FHFA, which serves as conservator for Fannie Mae and Freddie Mac, announced in a press release that it has reached a $885 million settlement with Credit Suisse. The deal resolves a lawsuit in U.S. district court in Manhattan in which FHFA alleged that the bank misled Fannie and Freddie about home loans pooled into mortgage-backed securities that it sold them before the financial crisis.
FHFA brought similar misrepresentation claims against 17 other banks in the summer of 2011. All told, the cases involve more than $200 billion in MBS. The cases have been assigned to U.S. District Judge Denise Cote in Manhattan, who lumped them into three groups. JPMorgan Chase & Co. and Merrill Lynch & Co. were fast-tracked for a bellwether June 2014 trial. Deutsche Bank AG, Goldman Sachs & Co., Credit Suisse AG and Ally Financial were given a September 2014 trial date. The other defendants all had to wait until January 2015.
After losing several key trial rulings (see our prior coverage here, here and here), the defendants have been settling one by one. Credit Suisse is now the ninth to cut a deal. FHFA’s total recoveries have already eclipsed the $10 billion mark.
The Credit Suisse settlement is a bit more surprising than the others. Of all the big banks, Credit Suisse has been the most reluctant to settle MBS cases, maintaining that its mortgage practices weren’t fraudulent.
That defense was called into question this month after internal emails, published by Gretchen Morgenson of the New York Times, revealed Credit Suisse executives making cringeworthy statements like “our diligence process is such a joke.” The emails came to light through discovery in an MBS case brought against the bank by an individual MBS investor, Cambridge Place Investment Management, represented by Bernstein Litowitz Berger & Grossmann.

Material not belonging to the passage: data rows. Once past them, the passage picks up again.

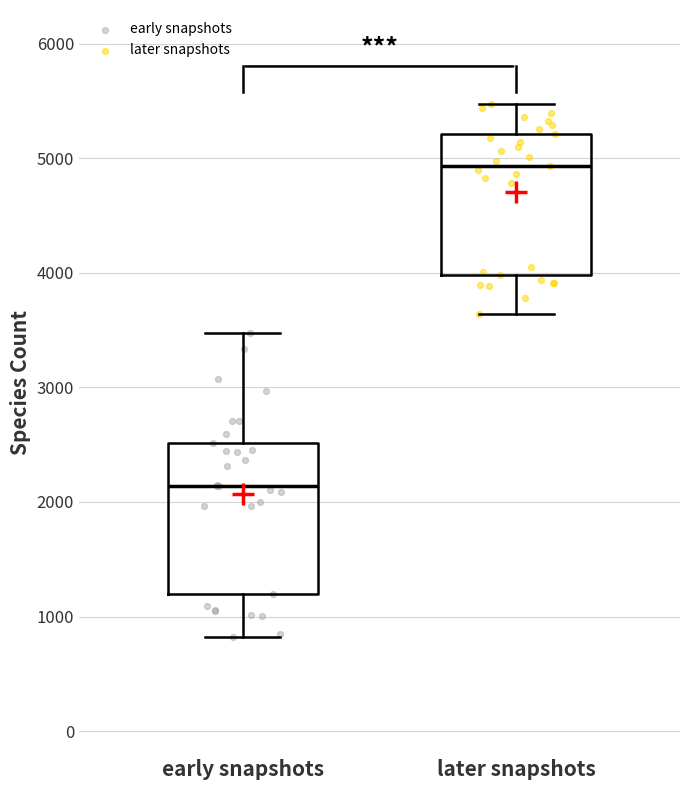

Which box's median line is the highest?

later snapshots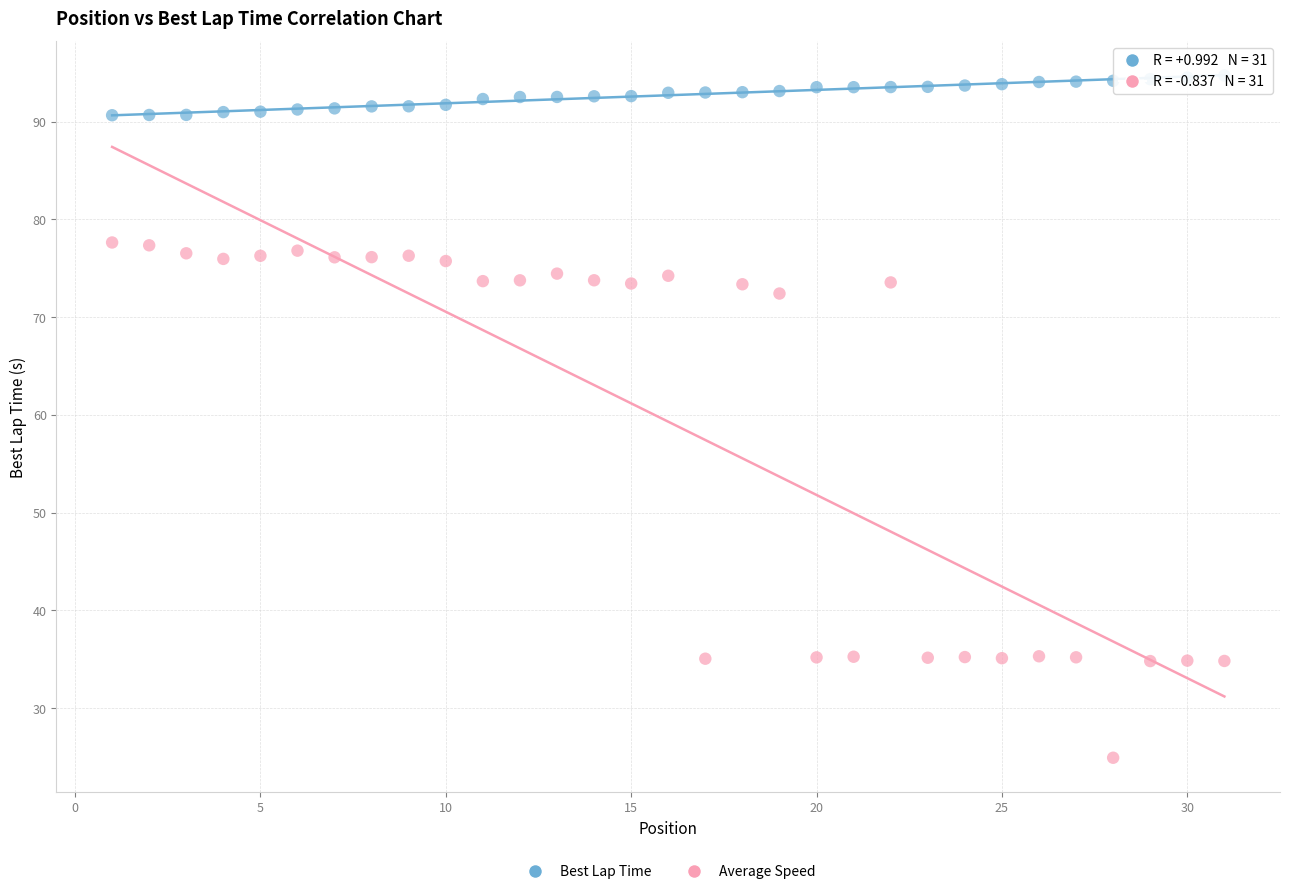

What are all the series names shown in the legend?

Best Lap Time, Average Speed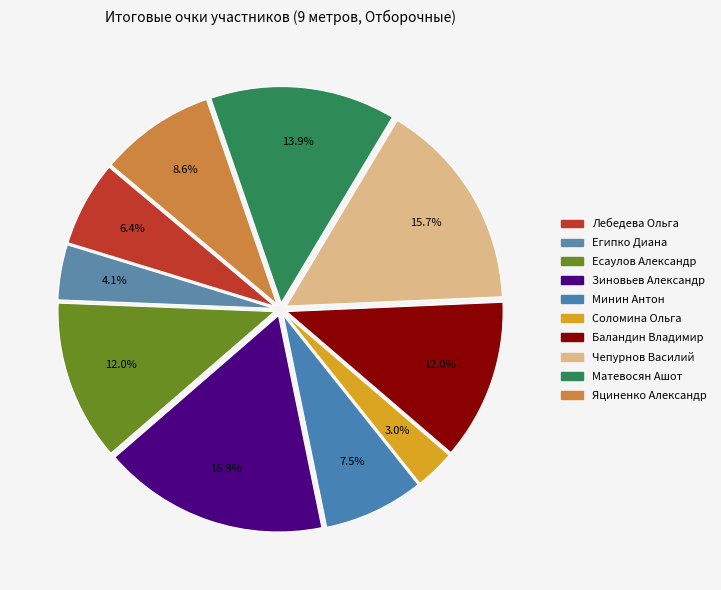

Does any single category account for the majority?

No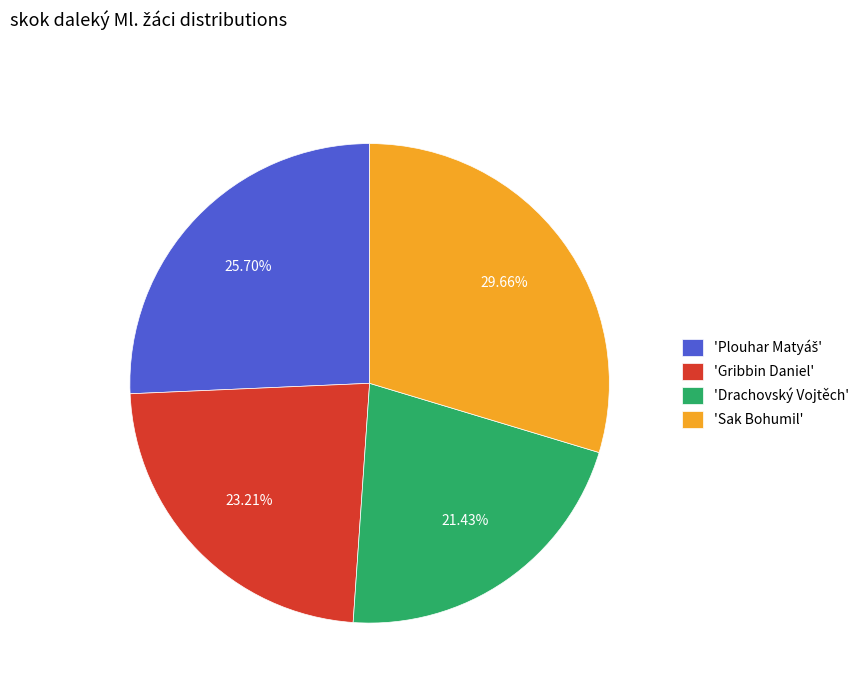

Is there any slice that represents more than half of the pie?

No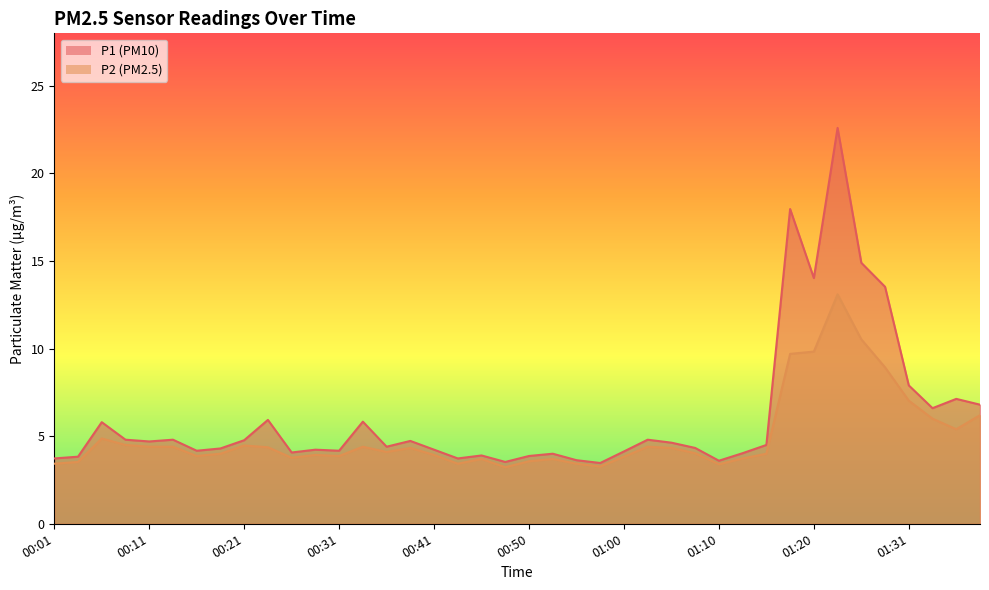

Rank the series at 01:05 from highest to lowest value.

P1, P2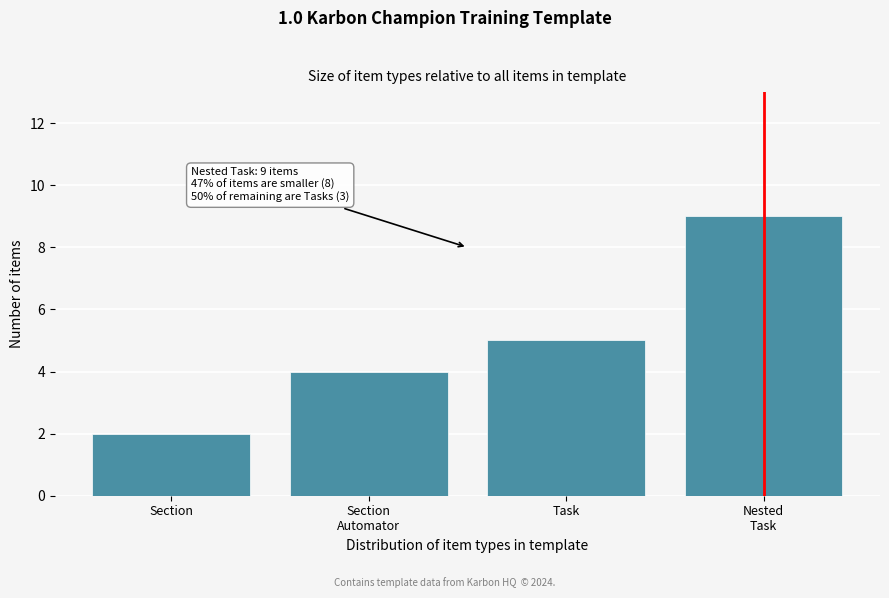

Reading left to right, list all the values displayed in this chart.

2	4	5	9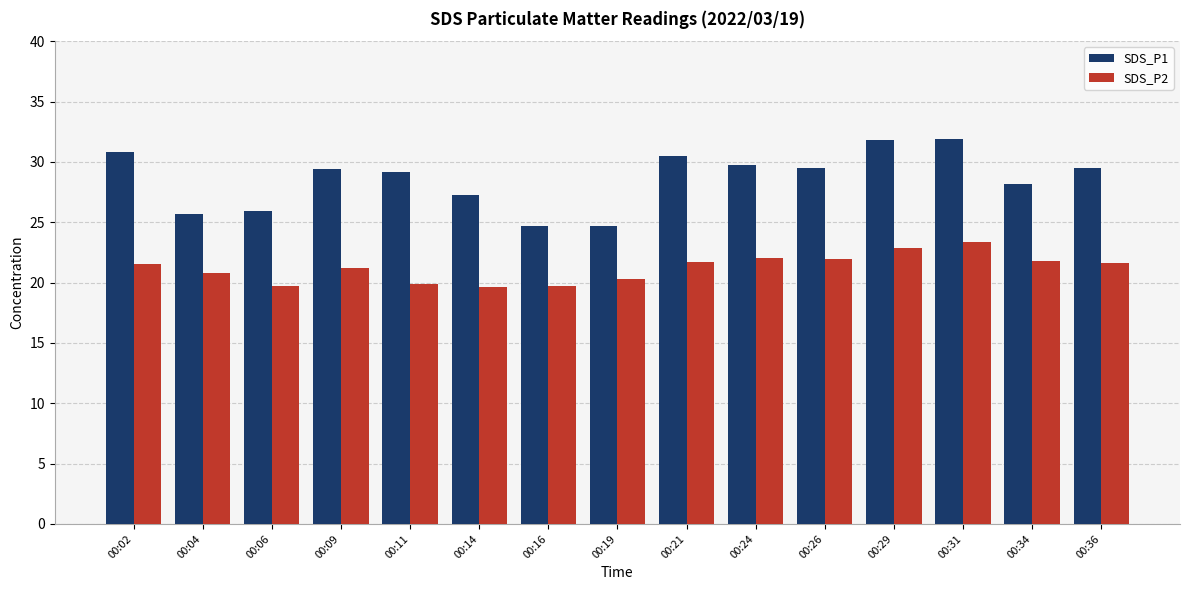

How many bars are there in total?

30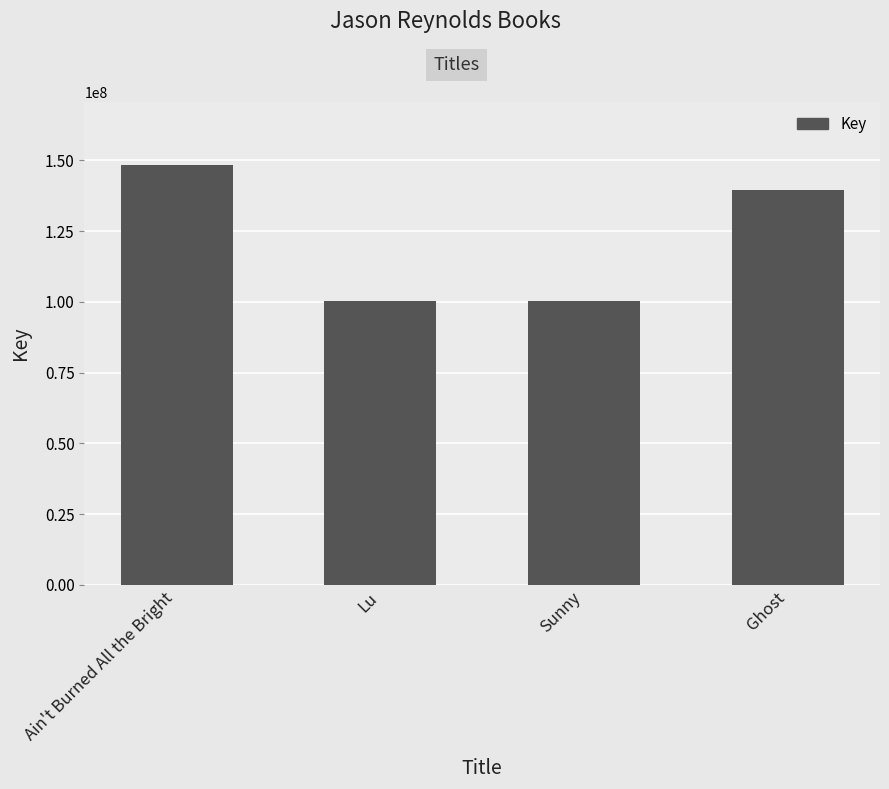

What is the sum of all values?

488416035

We could still see a trial in 2015, but the odds of one happening this year are now slim. Of the original six defendants slated to go to trial in 2014, Merrill Lynch is the only one remaining. Merrill’s parent, Bank of America Corp. rolled the dice on a trial in its mortgage fraud case last year and lost, so it may be reluctant to take the aggressive route yet again.
FHFA was represented in the Credit Suisse case by Quinn Emanuel Urquhart & Sullivan. Cravath, Swaine & Moore, which is handling all of Credit Suisse financial crisis litigation, represented the bank in the case.